Bottled water creates a ‘fluoride gap’

Source: Rocky Mountain News | Cox News Service
Posted on February 11th, 2003

ATLANTA – As more Americans are drinking from the bottle instead of the tap, dentists are sending patients home with prescriptions for fluoride.

Most bottled waters contain little or none of the fluoride that’s standard in tap water and is considered essential to hardening teeth and preventing cavities in children. So dentists are urging patients to mix their bottled-water use with tap water or to buy fluoridated bottled water. And dentists are prescribing more fluoride treatments, pills and drops.

“So often, our parents think they are doing the right thing by giving their children bottled water,” said dentist Dr. Kaneta Lott of southwest Atlanta. “But we’re seeing a lot of tooth decay in those same children.” Because widespread drinking of bottled water is a relatively new trend, there are few hard data on exactly how many children’s teeth are being affected by it. But the problem is significant enough that the American Dental Association, at its recent annual session, called for labeling of fluoride concentrations on bottled water.
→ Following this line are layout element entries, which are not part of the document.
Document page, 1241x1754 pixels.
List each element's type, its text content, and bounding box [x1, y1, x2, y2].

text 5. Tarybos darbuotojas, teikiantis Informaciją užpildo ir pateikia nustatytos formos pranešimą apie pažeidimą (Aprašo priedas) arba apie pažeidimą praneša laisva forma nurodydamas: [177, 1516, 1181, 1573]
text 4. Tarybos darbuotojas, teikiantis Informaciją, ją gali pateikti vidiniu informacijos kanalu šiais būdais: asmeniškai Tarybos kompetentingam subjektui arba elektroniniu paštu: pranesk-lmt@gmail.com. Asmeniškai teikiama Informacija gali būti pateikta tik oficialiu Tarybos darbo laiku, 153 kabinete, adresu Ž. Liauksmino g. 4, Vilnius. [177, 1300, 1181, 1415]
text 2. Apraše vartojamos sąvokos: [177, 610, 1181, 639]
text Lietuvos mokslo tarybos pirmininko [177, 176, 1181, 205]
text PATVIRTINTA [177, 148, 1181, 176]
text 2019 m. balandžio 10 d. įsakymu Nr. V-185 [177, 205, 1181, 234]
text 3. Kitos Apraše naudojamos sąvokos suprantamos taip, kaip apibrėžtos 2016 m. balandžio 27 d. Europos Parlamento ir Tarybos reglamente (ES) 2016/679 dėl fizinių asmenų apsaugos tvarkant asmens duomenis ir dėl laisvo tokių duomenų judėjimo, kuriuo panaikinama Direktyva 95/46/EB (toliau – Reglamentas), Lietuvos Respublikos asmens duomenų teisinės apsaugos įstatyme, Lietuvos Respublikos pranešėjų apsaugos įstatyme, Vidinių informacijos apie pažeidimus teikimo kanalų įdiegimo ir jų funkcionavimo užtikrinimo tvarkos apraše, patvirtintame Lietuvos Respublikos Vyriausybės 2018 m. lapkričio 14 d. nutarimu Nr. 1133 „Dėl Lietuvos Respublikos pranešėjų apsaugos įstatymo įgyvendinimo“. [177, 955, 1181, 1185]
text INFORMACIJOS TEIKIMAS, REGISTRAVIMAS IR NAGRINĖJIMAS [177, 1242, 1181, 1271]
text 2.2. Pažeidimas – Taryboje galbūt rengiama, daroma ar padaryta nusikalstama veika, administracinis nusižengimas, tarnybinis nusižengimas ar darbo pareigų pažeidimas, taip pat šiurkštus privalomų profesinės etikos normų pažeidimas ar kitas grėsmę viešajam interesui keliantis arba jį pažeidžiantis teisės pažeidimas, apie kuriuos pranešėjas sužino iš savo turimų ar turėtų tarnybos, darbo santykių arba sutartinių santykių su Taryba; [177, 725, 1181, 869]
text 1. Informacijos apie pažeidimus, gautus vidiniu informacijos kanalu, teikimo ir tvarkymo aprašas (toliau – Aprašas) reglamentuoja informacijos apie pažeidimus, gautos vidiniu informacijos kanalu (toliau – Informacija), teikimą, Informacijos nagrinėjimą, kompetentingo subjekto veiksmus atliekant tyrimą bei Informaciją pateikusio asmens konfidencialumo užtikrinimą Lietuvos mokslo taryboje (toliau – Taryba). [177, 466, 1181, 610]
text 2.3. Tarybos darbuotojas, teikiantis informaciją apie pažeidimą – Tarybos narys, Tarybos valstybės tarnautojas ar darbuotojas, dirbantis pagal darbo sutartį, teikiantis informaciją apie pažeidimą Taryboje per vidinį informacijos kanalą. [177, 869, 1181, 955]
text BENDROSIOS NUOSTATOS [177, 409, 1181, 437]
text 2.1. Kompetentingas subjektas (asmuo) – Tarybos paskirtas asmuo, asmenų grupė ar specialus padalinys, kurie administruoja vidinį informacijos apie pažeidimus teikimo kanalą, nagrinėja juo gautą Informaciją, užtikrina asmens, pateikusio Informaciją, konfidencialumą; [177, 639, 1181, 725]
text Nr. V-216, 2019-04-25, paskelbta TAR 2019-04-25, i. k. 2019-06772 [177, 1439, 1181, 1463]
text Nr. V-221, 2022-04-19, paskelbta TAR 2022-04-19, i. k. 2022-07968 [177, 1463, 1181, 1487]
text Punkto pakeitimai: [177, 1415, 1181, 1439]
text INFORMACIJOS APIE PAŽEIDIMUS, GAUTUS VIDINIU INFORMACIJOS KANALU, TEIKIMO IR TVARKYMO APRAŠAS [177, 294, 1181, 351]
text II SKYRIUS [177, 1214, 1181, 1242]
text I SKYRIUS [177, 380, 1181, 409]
The federal Centers for Disease Control and Prevention made a similar recommendation in 2001.

Beverage titan Coca-Cola said it has no immediate plans to add fluoride to its bottled water, Dasani, or to go along with labeling requests. But some water bottlers have begun responding to the concern. Dannon Fluoride To Go, marketed at children, hit store shelves in 2000, and you can also buy Crystal Springs With Fluoride.

Concerns about the fluoride gap have risen with the sales of bottled water, which have skyrocketed to $7 billion a year. Almost half of all Americans drink bottled water daily, according to the International Bottled Water Association, getting about a third of their average 5.3 daily cups of water from bottled products.

But parents shouldn’t necessarily worry that they’re putting their children’s teeth at risk.

“There could be fluoridated water at the school, at day care, at Grandma’s house. Fluoride also occurs in some foods,” said Dr. Steve Adair, chairman of the Medical College of Georgia’s department of pediatric dentistry. “If a child eats black-eyed peas canned in Florida in a community that has fluoridated water, he’s probably getting some fluoride that way.”